NEW YORK SUPREME COURT, APPELLATE DIVISION, FIRST DEPARTMENT


February 4, 2010

RELIANCE CONSTRUCTION LTD., ETC., PLAINTIFF-APPELLANT,
v.
JIM KENNELLY, ETC., ET AL., DEFENDANTS-RESPONDENTS.

Order, Supreme Court, New York County (Karen S. Smith, J.), entered December 22, 2008, which denied plaintiff's motion for summary judgment seeking to recover on two personal guaranties, unanimously reversed, on the law, with costs, the motion granted, plaintiff's claim for attorneys' fees and expenses severed, and the issue of the amount of attorneys' fees and expenses incurred in enforcing the guaranties remanded for a hearing unless the parties stipulate to the amount of such fees and expenses. The Clerk is directed to enter judgment against defendant Kennelly in the amount of $11,440,782.91 plus interest and against defendant Shaoul in the amount of $5,813,514.91 plus interest.

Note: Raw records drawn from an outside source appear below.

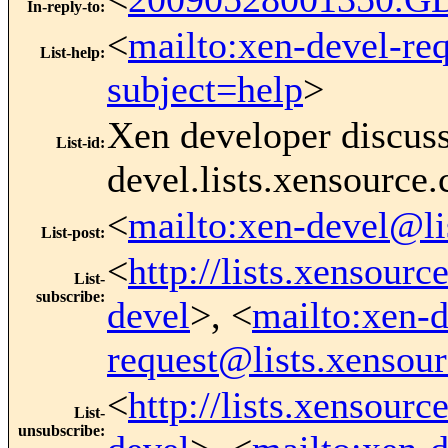
In-reply-to
:
<
mailto:xen-devel-re
List-help
:
subject=help
>
Xen developer discus
List-id
:
devel.lists.xensource
<
mailto:xen-devel@li
List-post
:
<
http://lists.xensour
List-
subscribe
:
devel
>, <
mailto:xen-d
request@lists.xensou
<
http://lists.xensour
List-
unsubscribe
: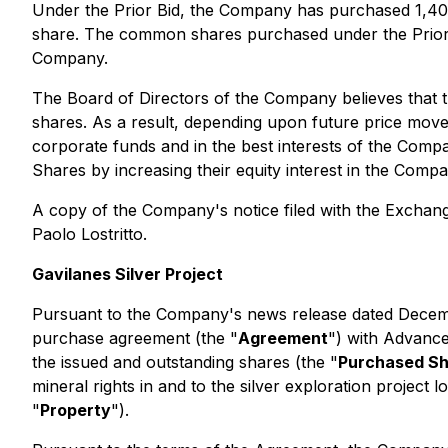
Under the Prior Bid, the Company has purchased 1,4
share. The common shares purchased under the Prior 
Company.
The Board of Directors of the Company believes that 
shares. As a result, depending upon future price move
corporate funds and in the best interests of the Comp
Shares by increasing their equity interest in the Comp
A copy of the Company's notice filed with the Exchan
Paolo Lostritto.
Gavilanes Silver Project
Pursuant to the Company's news release dated Decemb
purchase agreement (the "
Agreement
") with Advance
the issued and outstanding shares (the "
Purchased S
mineral rights in and to the silver exploration projec
"
Property
").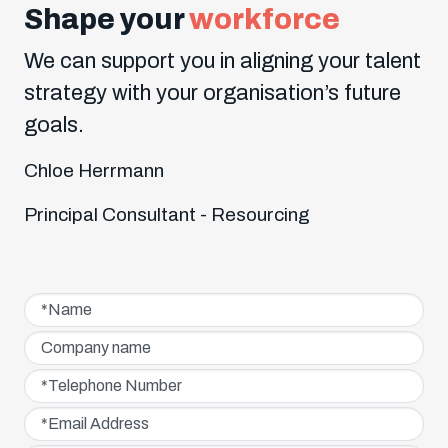
Shape your
workforce
We can support you in aligning your talent
strategy with your organisation’s future
goals.
Chloe Herrmann
Principal Consultant - Resourcing
Name*
Company name
Telephone Number*
Email Address*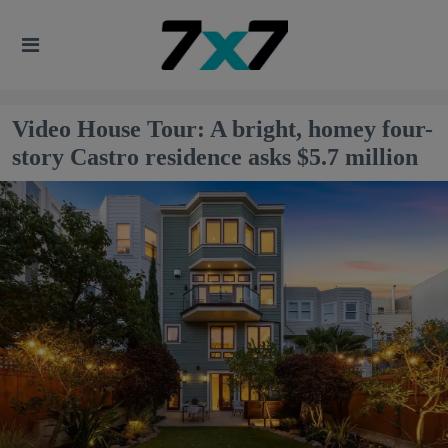
Video House Tour: A bright, homey four-
story Castro residence asks $5.7 million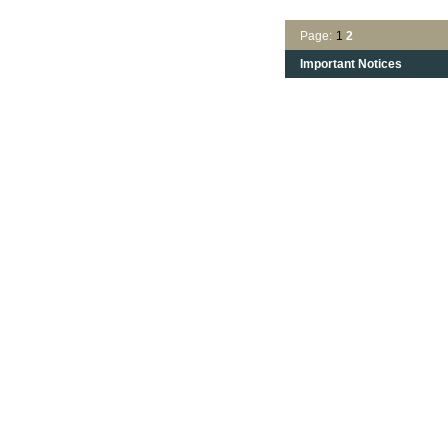
Page:
1
2
Important Notices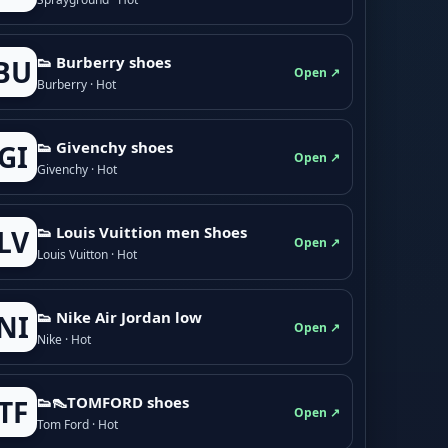
👟 Burberry shoes
BU
Open ↗
Burberry · Hot
👟 Givenchy shoes
GI
Open ↗
Givenchy · Hot
👟 Louis Vuittion men Shoes
LV
Open ↗
Louis Vuitton · Hot
👟 Nike Air Jordan low
NI
Open ↗
Nike · Hot
👟👠TOMFORD shoes
TF
Open ↗
Tom Ford · Hot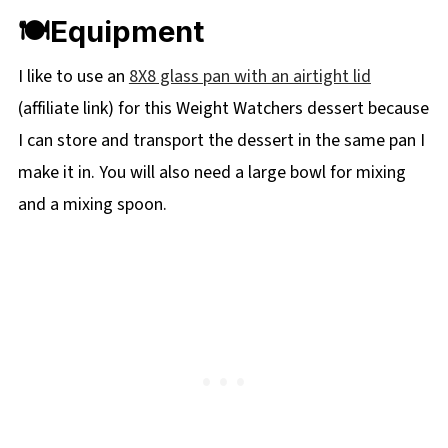
🍽Equipment
I like to use an
8X8 glass pan with an airtight lid
(affiliate link) for this Weight Watchers dessert because
I can store and transport the dessert in the same pan I
make it in. You will also need a large bowl for mixing
and a mixing spoon.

Published by New York State Law Reporting Bureau pursuant to Judiciary Law § 431.

This opinion is uncorrected and subject to revision before publication in the Official Reports.

Gonzalez, P.J., Saxe, McGuire, Manzanet-Daniels, RomÁn, JJ.

601373/08

Plaintiff made a prima facie showing for summary judgment by proving the absolute and unconditional guaranties and the guarantors' failure to perform (see Kensington House Co. v Oram, 293 AD2d 304 [2002]). The court erred in failing to give effect to the clear preclusion of the debtor's defenses, setoffs and counterclaims (see Sterling Natl. Bank v Biaggi, 47 AD3d 436 [2008]). While a guaranty is subject to the fulfillment of any condition precedent to the liability imposed therein (see Madison Ave. Leasehold, LLC v Madison Bentley Assoc. LLC, 30 AD3d 1, 10 [2006], affd 8 NY3d 59 [2006]), the instant guaranties predicated the guarantors' liability on the owner's default in making payment, not on its default on the legal obligation to do so; any other interpretation would render the greater portion of the guaranties meaningless (see Bradley v Earl B. Feiden, Inc., 8 NY3d 265, 274-275 [2007]). There was no issue of fact with respect to the amount of damages. Finally, the guarantors' claimed need for discovery relating to the debtor's separate liability cannot forestall summary judgment against them (see Marine Midland Bank v Hakim, 247 AD2d 345 [1998]).

THIS CONSTITUTES THE DECISION AND ORDER OF THE SUPREME COURT, APPELLATE DIVISION, FIRST DEPARTMENT.